Оба джентльмена надолго закатились смехом. Потом тот, который начищал ружейный ствол, нашел, что блестит достаточно, спросил мнения своего визави и, удовлетворившись полученным ответом, убрал ствол в стоявший перед ним ящик; после чего достал из ящика ложе и, негромко насвистывая, принялся начищать его.
— Мистер Уобблер? — повторил проситель.
— В чем дело? — отозвался, наконец, мистер Уобблер, с набитым ртом.
— Я хотел бы узнать, — и Артур Кленнэм механически повторил снова, что он хотел узнать.

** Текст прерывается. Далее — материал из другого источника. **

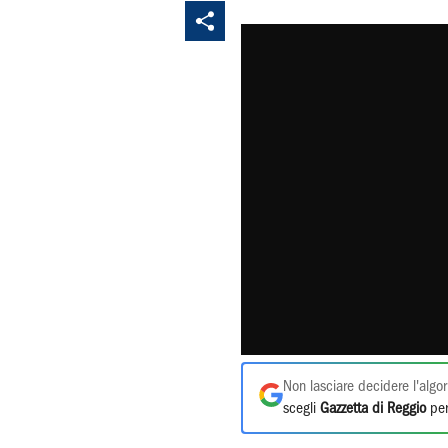
Non lasciare decidere l'algor
scegli
Gazzetta di Reggio
per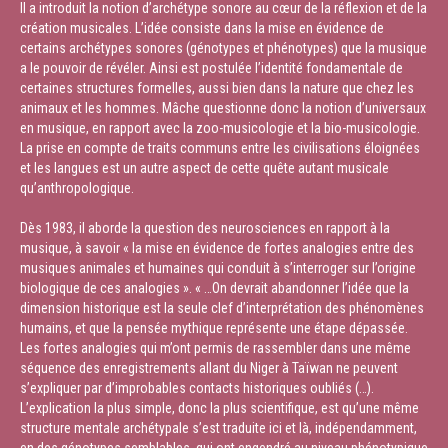
Il a introduit la notion d’archétype sonore au cœur de la réflexion et de la
création musicales. L’idée consiste dans la mise en évidence de
certains archétypes sonores (génotypes et phénotypes) que la musique
a le pouvoir de révéler. Ainsi est postulée l’identité fondamentale de
certaines structures formelles, aussi bien dans la nature que chez les
animaux et les hommes. Mâche questionne donc la notion d’universaux
en musique, en rapport avec la zoo-musicologie et la bio-musicologie.
La prise en compte de traits communs entre les civilisations éloignées
et les langues est un autre aspect de cette quête autant musicale
qu’anthropologique.
Dès 1983, il aborde la question des neurosciences en rapport à la
musique, à savoir « la mise en évidence de fortes analogies entre des
musiques animales et humaines qui conduit à s’interroger sur l’origine
biologique de ces analogies ». « …On devrait abandonner l’idée que la
dimension historique est la seule clef d’interprétation des phénomènes
humains, et que la pensée mythique représente une étape dépassée.
Les fortes analogies qui m’ont permis de rassembler dans une même
séquence des enregistrements allant du Niger à Taïwan ne peuvent
s’expliquer par d’improbables contacts historiques oubliés (…).
L’explication la plus simple, donc la plus scientifique, est qu’une même
structure mentale archétypale s’est traduite ici et là, indépendamment,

— Ничего об этом не знаю, — пробурчал мистер Уобблер, обращаясь, по-видимому, к своему завтраку. — Никогда не слыхал об этом. Не имею к этому никакого отношения. Попробуйте справиться у мистера Клайва, вторая комната налево по соседнему коридору.
— А не услышу ли я и от него тот же ответ?
— Весьма возможно. Ничего не могу вам сказать по этому поводу, — пробурчал мистер Уобблер.
Проситель повернулся и вышел из комнаты, но тут вдруг джентльмен с ружьем окликнул его:
— Эй, мистер!
Проситель воротился назад.
— Затворяйте за собой дверь. Черт знает какой сквозняк устроили!
Потребовалось немного времени, чтобы дойти до второй комнаты слева по соседнему коридору. В комнате сидели три джентльмена: номер первый был занят тем, что ничего не делал, номер второй был занят тем, что ничего не делал, номер третий был занят тем, что ничего не делал. Но они, надо полагать, имели самое непосредственное касательство к плодотворному осуществлению великого принципа министерской деятельности: в глубине комнаты находилась массивная двойная дверь, за которой, видимо, заседал Совет Мудрейших министерства, ибо туда стремился нескончаемый поток входящих бумаг, а оттуда стремился нескончаемый поток исходящих, и всем этим ловко заправлял джентльмен номер четвертый.
— Я хотел бы узнать, — начал Артур Кленнэм и с монотонностью шарманки изложил свою надобность. Поскольку номер первый направил его к номеру второму, а номер второй направил его к номеру третьему, он имел случай изложить ее три раза. После чего он был направлен к номеру четвертому, коему изложил ее еще раз.
Номер четвертый был молодой человек приятной наружности, щеголеватый, бойкий и обходительный — тоже из рода Полипов, но из менее чопорной его ветви. Выслушав Кленнэма, он сказал почти весело.
— Ну что вам понапрасну время терять!
— Как понапрасну время терять?
— Да вот так. Я лично вам этого не советую. Это была настолько новая и оригинальная точка зрения, что Артур Кленнэм даже опешил от неожиданности.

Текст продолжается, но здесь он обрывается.